I’ve seen the same in career transitions with clients.

Clients often arrive panicked: “What if I don’t land the right role in six months... or ever? What if it's too late? What if...?”

But the timeline again is the wrong question.

When we focus instead on upgrading skills, broadening their network, and practicing how to tell their story, applying for jobs, exploring options, reflecting on what we learn, measure progress - things keep moving. Inevitably, the right role comes. Because they’ve built capacity, skills, they took action and measured the progress - not just chased an outcome.

The same goes for business.

You can’t predict which pitch will land or which client will say yes. But you can commit to refining your offer, practicing your delivery, testing new ways to solve real problems. Each step forward makes you more ready for the opportunity when it arrives.

Getting better at the right things means progress.

Progress means you are getting closer. And closer, one day, turns into goals achieved.

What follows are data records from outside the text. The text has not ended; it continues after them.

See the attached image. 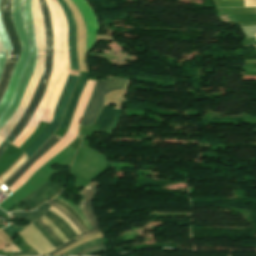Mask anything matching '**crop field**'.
Masks as SVG:
<instances>
[{
    "instance_id": "1",
    "label": "crop field",
    "mask_w": 256,
    "mask_h": 256,
    "mask_svg": "<svg viewBox=\"0 0 256 256\" xmlns=\"http://www.w3.org/2000/svg\"><path fill=\"white\" fill-rule=\"evenodd\" d=\"M42 4V12L45 24V32H46V55H45V33H44V24L41 12V4ZM32 0V13H33V23L34 29L37 39V48H38V57L36 62L35 72L26 88L24 93L23 99L19 108L10 118V120L6 123V125L1 129L0 136L4 139L6 136L11 132L14 128L16 123L19 121L23 113L25 112L40 80L42 75L43 69V62H44V55H45V62H44V69L42 80L20 121L15 126L13 131L10 133L9 136L12 138H16V136L23 130V128L27 125L28 121L30 120L38 102L40 101L48 82V78L51 72L52 67V51H53V38H52V28H51V20L49 10L46 6L45 0ZM7 137L5 140L8 142H12L14 139L11 137Z\"/></svg>"
},
{
    "instance_id": "2",
    "label": "crop field",
    "mask_w": 256,
    "mask_h": 256,
    "mask_svg": "<svg viewBox=\"0 0 256 256\" xmlns=\"http://www.w3.org/2000/svg\"><path fill=\"white\" fill-rule=\"evenodd\" d=\"M22 17L24 21V25L26 28V32L28 35V39L30 42L31 50L28 58L27 65L25 66L21 79L16 87L14 96L9 107L4 111V113L0 116V129L3 125L8 121V119L12 116L15 110L18 108L20 101L22 99L23 93L25 91L26 85L32 75V72L35 67L37 50H36V39L32 24V14H31V0H23L22 2Z\"/></svg>"
},
{
    "instance_id": "3",
    "label": "crop field",
    "mask_w": 256,
    "mask_h": 256,
    "mask_svg": "<svg viewBox=\"0 0 256 256\" xmlns=\"http://www.w3.org/2000/svg\"><path fill=\"white\" fill-rule=\"evenodd\" d=\"M21 2L22 0H12L11 5V15L14 22V26L19 38V41L22 46V52L20 57L13 69L11 79L8 83L7 90L0 101V115L9 105L11 98L13 96L16 84L21 76L22 70L26 64L28 53H29V42L27 39V35L25 32V28L23 25L22 17H21Z\"/></svg>"
},
{
    "instance_id": "4",
    "label": "crop field",
    "mask_w": 256,
    "mask_h": 256,
    "mask_svg": "<svg viewBox=\"0 0 256 256\" xmlns=\"http://www.w3.org/2000/svg\"><path fill=\"white\" fill-rule=\"evenodd\" d=\"M125 83L126 79L120 77H111L109 81L97 80L81 125L92 124L102 107L104 95L110 91L124 89Z\"/></svg>"
},
{
    "instance_id": "5",
    "label": "crop field",
    "mask_w": 256,
    "mask_h": 256,
    "mask_svg": "<svg viewBox=\"0 0 256 256\" xmlns=\"http://www.w3.org/2000/svg\"><path fill=\"white\" fill-rule=\"evenodd\" d=\"M97 192V188H92V187H86L84 188L79 194L82 195V200L79 202V204L77 205L80 209V211L82 212V214L84 215V217L86 218V220L88 221V223L91 225V227L93 229L89 230V231H85L81 225L73 218V216L67 212L63 207L49 201L47 203L51 204L52 206H54L55 208H57L59 211H61L63 214H65L83 233L80 234L83 238L91 235V234H95V233H99L100 228H99V223H98V219L92 209V201L95 198V194Z\"/></svg>"
},
{
    "instance_id": "6",
    "label": "crop field",
    "mask_w": 256,
    "mask_h": 256,
    "mask_svg": "<svg viewBox=\"0 0 256 256\" xmlns=\"http://www.w3.org/2000/svg\"><path fill=\"white\" fill-rule=\"evenodd\" d=\"M77 78L78 77H75V76H70V75L68 76L63 92L55 108L52 123L25 152L28 158L32 156L40 148V146L51 136V134L57 129L60 119L63 115L66 103L73 91V87Z\"/></svg>"
},
{
    "instance_id": "7",
    "label": "crop field",
    "mask_w": 256,
    "mask_h": 256,
    "mask_svg": "<svg viewBox=\"0 0 256 256\" xmlns=\"http://www.w3.org/2000/svg\"><path fill=\"white\" fill-rule=\"evenodd\" d=\"M51 206L47 204H42L39 206L37 209L31 211V212H12L10 213V218H25L28 221L32 222L33 220L41 217L42 215L50 212L47 209L50 208ZM46 216L53 222V224L63 233V235L69 240L75 235H77L71 228L70 226L63 221L61 218L56 216L54 213L50 212L46 214Z\"/></svg>"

“In the end, the money and success that truly last come not to those who focus on such things as goals, but rather to those who focus on mastery and fulfilling their Life’s Task.” ~ Robert Greene, Mastery

So if your goal feels impossible, you are frustrated, things seem to stall - stop measuring yourself against the finish line. Instead, design your “progress journey” - your way of mastering self and the world:

  • Choose your direction. Where do you want to go? What's the goal that shows you direction?

  • Define today. Where are you starting from as compared to your goal?

  • Define “better.” How/when will you measure progress?

  • Assign actions. What skills, experiments, or projects will help you make progress?

  • Review regularly. Measure your progress regularly, take on new skills/projects, reflect on your goal monthly/yearly.

When you work this way, frustration gives way to fuel and motivation. Progress makes everything else irrelevant, it gives you pride and confidence to continue. Progress will eventually turn into goals achieved. And mastery will ensure the results are sustained over time.

Over to you dear reader, maybe it's time to stop chasing finish lines and focus on better instead?